▶ Brief
Quote all of the data that follows exactly as written, skipping the images.

▶ Data provided

_____

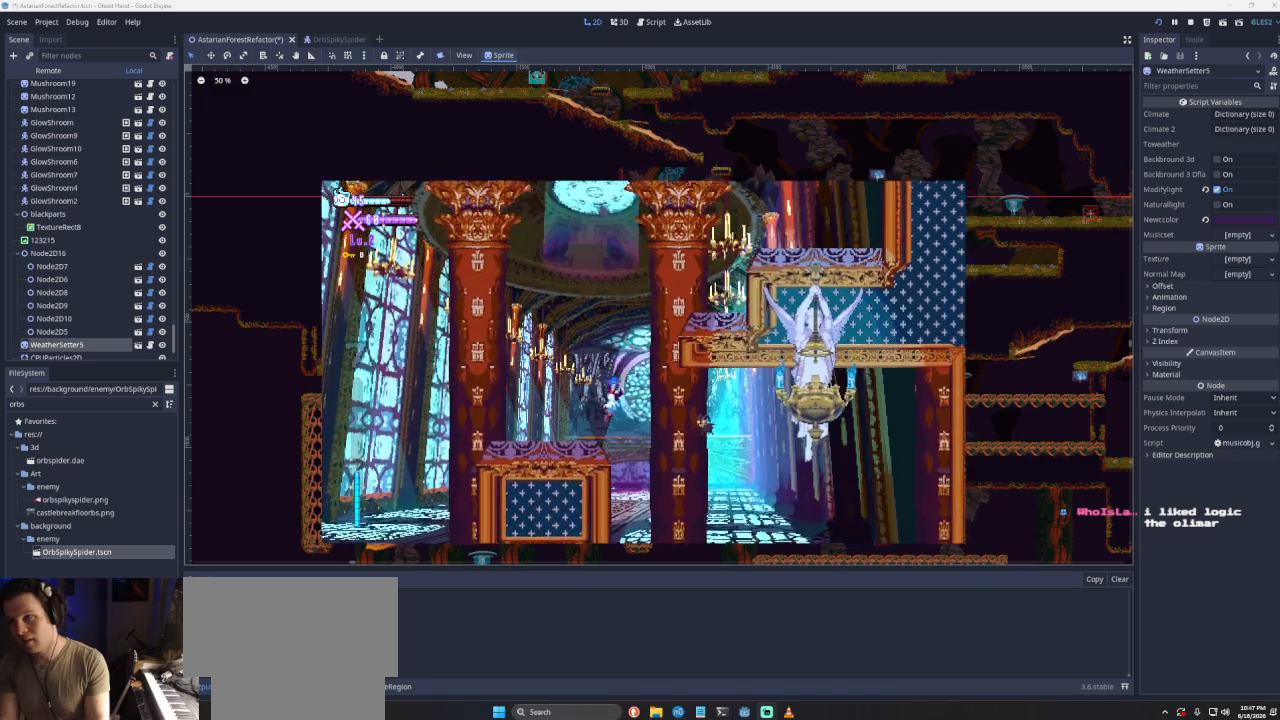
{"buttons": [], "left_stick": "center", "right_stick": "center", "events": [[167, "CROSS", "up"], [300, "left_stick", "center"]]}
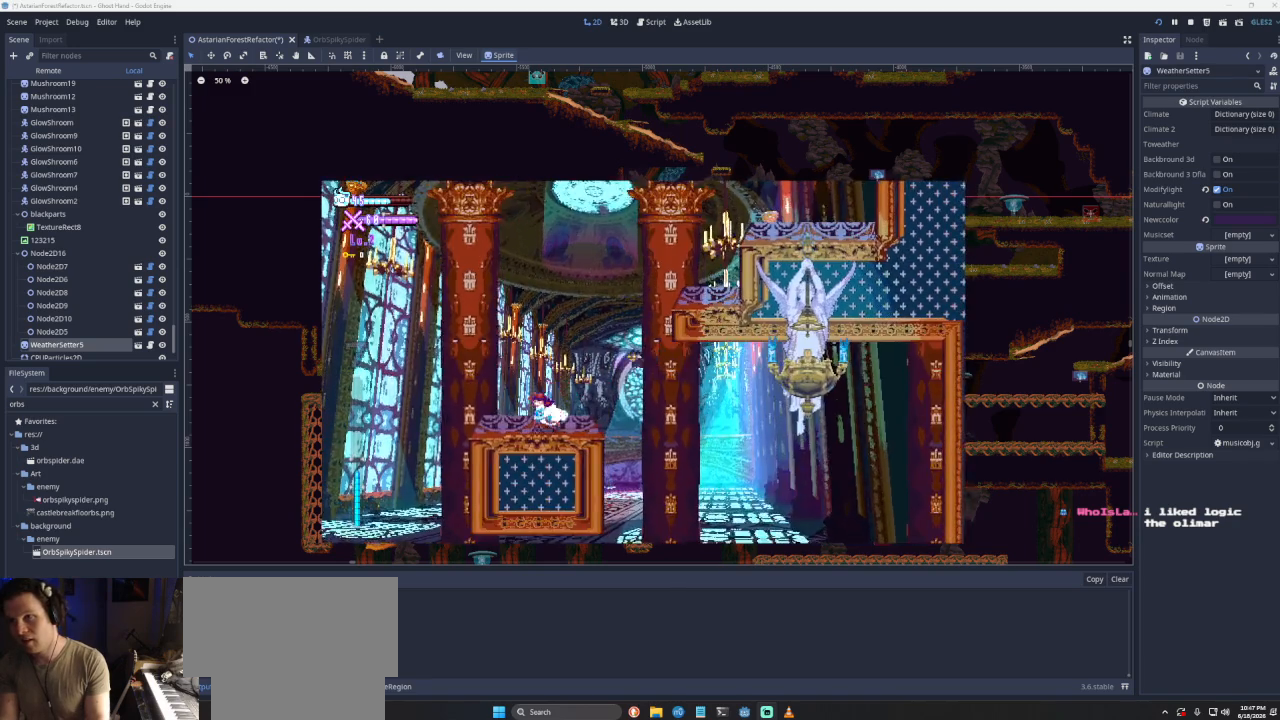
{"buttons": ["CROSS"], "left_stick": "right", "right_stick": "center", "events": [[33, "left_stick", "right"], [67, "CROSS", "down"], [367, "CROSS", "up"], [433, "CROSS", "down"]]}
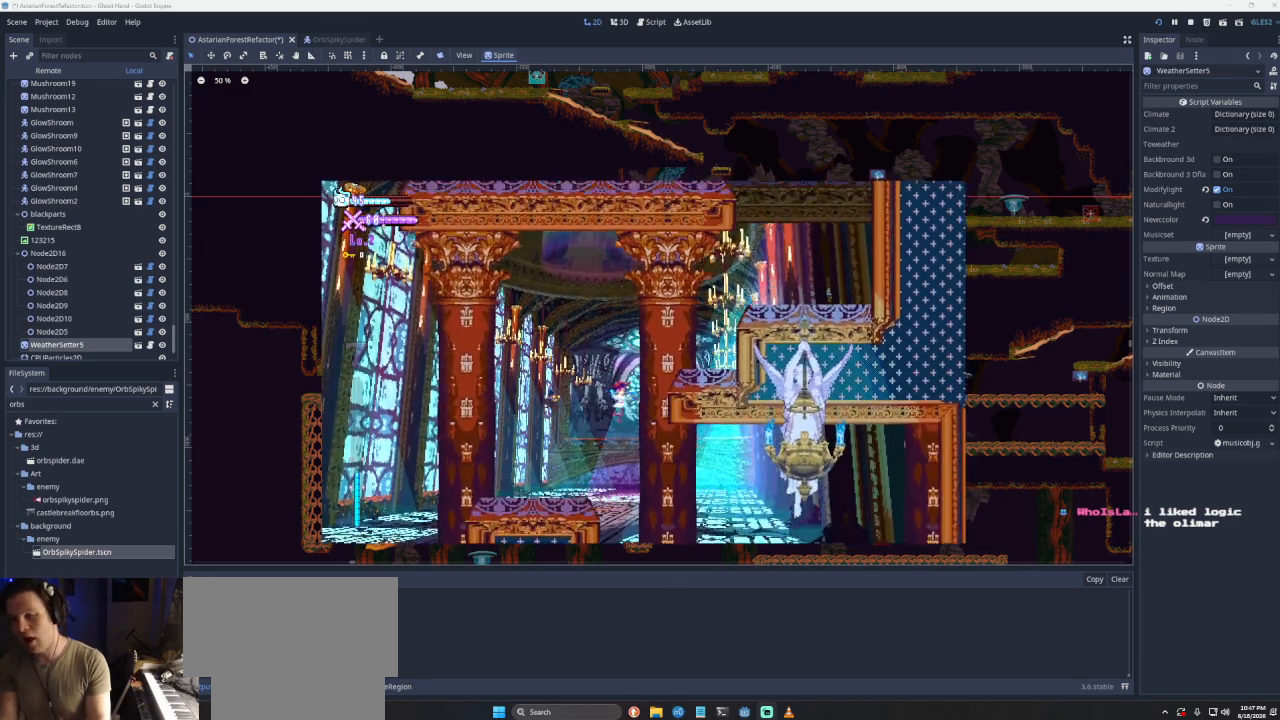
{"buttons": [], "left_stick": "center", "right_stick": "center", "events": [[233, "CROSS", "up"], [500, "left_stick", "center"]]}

_____

▶ Solution to this task
{"buttons": [], "left_stick": "center", "right_stick": "center", "events": [[167, "CROSS", "up"], [300, "left_stick", "center"]]}
{"buttons": ["CROSS"], "left_stick": "right", "right_stick": "center", "events": [[33, "left_stick", "right"], [67, "CROSS", "down"], [367, "CROSS", "up"], [433, "CROSS", "down"]]}
{"buttons": [], "left_stick": "center", "right_stick": "center", "events": [[233, "CROSS", "up"], [500, "left_stick", "center"]]}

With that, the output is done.